| Exercise requirements |
Please copy out the stretch of items from the start through the line containing "Semifinals | Time: 14:38 -> 11:35", character for character.

| Raw records |

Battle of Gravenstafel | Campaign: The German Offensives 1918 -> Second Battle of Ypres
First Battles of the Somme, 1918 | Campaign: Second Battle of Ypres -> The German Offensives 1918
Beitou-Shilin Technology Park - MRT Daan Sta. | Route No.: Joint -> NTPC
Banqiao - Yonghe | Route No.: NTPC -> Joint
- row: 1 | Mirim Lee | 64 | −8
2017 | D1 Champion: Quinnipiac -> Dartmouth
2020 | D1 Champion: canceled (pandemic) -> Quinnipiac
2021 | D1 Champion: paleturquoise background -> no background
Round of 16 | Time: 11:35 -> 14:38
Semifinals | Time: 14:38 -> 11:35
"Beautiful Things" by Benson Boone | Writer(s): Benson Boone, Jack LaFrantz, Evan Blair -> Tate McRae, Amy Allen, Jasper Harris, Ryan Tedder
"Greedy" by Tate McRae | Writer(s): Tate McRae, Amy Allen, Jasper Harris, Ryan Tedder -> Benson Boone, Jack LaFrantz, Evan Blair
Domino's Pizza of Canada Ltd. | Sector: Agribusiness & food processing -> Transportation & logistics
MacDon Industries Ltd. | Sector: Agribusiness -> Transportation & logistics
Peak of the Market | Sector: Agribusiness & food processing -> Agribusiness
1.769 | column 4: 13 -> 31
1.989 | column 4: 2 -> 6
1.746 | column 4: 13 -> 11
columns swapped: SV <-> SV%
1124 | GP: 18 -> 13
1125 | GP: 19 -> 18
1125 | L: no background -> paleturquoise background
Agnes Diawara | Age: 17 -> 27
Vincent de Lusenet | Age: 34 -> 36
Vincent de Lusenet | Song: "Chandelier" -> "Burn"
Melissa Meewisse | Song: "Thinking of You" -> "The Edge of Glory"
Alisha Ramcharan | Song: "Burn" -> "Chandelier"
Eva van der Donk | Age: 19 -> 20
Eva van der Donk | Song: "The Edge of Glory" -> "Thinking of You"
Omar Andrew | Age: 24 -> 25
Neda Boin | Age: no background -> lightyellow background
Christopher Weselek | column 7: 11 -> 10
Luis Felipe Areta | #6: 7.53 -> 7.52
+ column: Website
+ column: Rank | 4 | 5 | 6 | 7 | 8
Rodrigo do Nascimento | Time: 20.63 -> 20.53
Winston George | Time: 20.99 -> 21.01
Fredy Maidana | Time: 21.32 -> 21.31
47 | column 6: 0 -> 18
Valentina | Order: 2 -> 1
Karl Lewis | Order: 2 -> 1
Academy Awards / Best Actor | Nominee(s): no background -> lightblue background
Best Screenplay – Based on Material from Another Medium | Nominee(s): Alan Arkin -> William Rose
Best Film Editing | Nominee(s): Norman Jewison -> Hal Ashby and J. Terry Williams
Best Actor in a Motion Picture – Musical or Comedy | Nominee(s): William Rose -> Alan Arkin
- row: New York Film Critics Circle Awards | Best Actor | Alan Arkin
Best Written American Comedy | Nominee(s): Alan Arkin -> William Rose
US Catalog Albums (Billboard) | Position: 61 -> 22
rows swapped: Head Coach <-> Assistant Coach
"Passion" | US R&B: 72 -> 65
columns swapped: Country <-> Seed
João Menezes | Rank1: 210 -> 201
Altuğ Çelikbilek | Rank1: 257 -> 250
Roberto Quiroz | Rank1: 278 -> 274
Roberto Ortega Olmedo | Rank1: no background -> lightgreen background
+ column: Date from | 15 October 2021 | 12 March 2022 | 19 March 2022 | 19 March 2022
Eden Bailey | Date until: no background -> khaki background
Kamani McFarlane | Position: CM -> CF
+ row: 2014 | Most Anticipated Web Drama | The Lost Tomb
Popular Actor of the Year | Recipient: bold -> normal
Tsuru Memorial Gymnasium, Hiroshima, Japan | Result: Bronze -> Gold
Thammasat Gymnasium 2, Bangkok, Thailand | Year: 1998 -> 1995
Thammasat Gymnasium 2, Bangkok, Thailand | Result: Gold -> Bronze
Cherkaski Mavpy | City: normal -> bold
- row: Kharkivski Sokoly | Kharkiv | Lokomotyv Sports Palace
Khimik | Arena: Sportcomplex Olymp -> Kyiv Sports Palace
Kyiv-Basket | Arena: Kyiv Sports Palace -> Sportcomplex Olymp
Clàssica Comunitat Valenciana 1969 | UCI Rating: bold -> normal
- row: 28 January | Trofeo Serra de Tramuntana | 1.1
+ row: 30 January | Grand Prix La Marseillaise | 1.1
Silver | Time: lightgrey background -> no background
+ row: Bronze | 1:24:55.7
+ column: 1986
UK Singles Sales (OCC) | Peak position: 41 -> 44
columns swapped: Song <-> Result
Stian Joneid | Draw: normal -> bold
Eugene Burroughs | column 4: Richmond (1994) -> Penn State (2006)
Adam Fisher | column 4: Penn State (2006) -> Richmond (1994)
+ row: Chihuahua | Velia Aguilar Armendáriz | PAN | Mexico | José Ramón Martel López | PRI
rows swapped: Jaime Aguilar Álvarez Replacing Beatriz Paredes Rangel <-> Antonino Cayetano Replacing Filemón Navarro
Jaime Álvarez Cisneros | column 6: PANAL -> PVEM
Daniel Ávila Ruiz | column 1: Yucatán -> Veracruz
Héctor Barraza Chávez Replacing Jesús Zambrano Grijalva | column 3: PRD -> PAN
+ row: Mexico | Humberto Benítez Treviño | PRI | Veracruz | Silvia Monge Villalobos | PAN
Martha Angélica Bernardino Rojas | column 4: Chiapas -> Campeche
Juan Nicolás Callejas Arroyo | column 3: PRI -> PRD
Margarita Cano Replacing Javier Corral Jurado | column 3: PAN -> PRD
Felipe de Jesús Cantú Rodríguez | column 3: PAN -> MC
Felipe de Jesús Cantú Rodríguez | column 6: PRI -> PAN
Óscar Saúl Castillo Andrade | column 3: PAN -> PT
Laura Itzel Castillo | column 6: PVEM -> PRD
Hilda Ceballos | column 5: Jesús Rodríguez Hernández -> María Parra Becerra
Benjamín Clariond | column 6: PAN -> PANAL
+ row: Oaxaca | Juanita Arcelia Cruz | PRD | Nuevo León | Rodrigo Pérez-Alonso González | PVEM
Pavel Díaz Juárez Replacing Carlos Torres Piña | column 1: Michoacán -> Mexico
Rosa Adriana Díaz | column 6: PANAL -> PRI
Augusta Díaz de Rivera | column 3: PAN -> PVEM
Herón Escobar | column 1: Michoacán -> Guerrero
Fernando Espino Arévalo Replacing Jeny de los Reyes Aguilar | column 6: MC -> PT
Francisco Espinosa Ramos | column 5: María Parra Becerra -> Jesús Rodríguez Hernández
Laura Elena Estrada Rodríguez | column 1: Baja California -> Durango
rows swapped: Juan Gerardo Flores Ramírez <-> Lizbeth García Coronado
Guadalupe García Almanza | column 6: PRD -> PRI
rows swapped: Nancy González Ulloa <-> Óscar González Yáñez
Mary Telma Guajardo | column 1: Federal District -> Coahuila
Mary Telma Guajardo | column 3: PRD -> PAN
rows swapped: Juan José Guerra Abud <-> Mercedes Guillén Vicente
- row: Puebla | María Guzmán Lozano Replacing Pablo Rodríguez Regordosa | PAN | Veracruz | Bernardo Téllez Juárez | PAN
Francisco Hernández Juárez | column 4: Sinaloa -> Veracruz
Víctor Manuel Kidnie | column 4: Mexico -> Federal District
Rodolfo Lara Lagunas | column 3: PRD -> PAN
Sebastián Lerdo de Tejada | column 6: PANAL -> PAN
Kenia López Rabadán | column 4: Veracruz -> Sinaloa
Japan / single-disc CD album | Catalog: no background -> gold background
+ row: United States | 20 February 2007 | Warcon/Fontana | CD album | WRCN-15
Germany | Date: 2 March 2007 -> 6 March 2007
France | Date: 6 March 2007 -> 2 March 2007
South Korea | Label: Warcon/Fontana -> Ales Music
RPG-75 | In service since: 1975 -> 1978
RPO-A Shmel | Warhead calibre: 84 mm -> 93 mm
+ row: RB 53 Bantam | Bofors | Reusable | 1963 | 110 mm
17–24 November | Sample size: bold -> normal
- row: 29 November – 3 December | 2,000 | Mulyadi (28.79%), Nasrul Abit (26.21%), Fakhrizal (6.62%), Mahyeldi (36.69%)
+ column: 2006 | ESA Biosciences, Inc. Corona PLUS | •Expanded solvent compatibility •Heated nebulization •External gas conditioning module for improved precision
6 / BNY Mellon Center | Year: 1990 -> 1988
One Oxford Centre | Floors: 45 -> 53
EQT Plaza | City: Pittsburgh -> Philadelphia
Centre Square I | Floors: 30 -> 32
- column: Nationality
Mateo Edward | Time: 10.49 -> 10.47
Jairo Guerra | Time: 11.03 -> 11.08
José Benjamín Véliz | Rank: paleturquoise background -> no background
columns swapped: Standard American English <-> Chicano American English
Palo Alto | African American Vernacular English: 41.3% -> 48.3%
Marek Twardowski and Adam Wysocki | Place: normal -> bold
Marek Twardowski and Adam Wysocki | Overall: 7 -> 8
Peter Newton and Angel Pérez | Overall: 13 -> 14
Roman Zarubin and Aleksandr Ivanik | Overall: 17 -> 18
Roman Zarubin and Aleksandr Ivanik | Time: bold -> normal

| Solution |
Battle of Gravenstafel | Campaign: The German Offensives 1918 -> Second Battle of Ypres
First Battles of the Somme, 1918 | Campaign: Second Battle of Ypres -> The German Offensives 1918
Beitou-Shilin Technology Park - MRT Daan Sta. | Route No.: Joint -> NTPC
Banqiao - Yonghe | Route No.: NTPC -> Joint
- row: 1 | Mirim Lee | 64 | −8
2017 | D1 Champion: Quinnipiac -> Dartmouth
2020 | D1 Champion: canceled (pandemic) -> Quinnipiac
2021 | D1 Champion: paleturquoise background -> no background
Round of 16 | Time: 11:35 -> 14:38
Semifinals | Time: 14:38 -> 11:35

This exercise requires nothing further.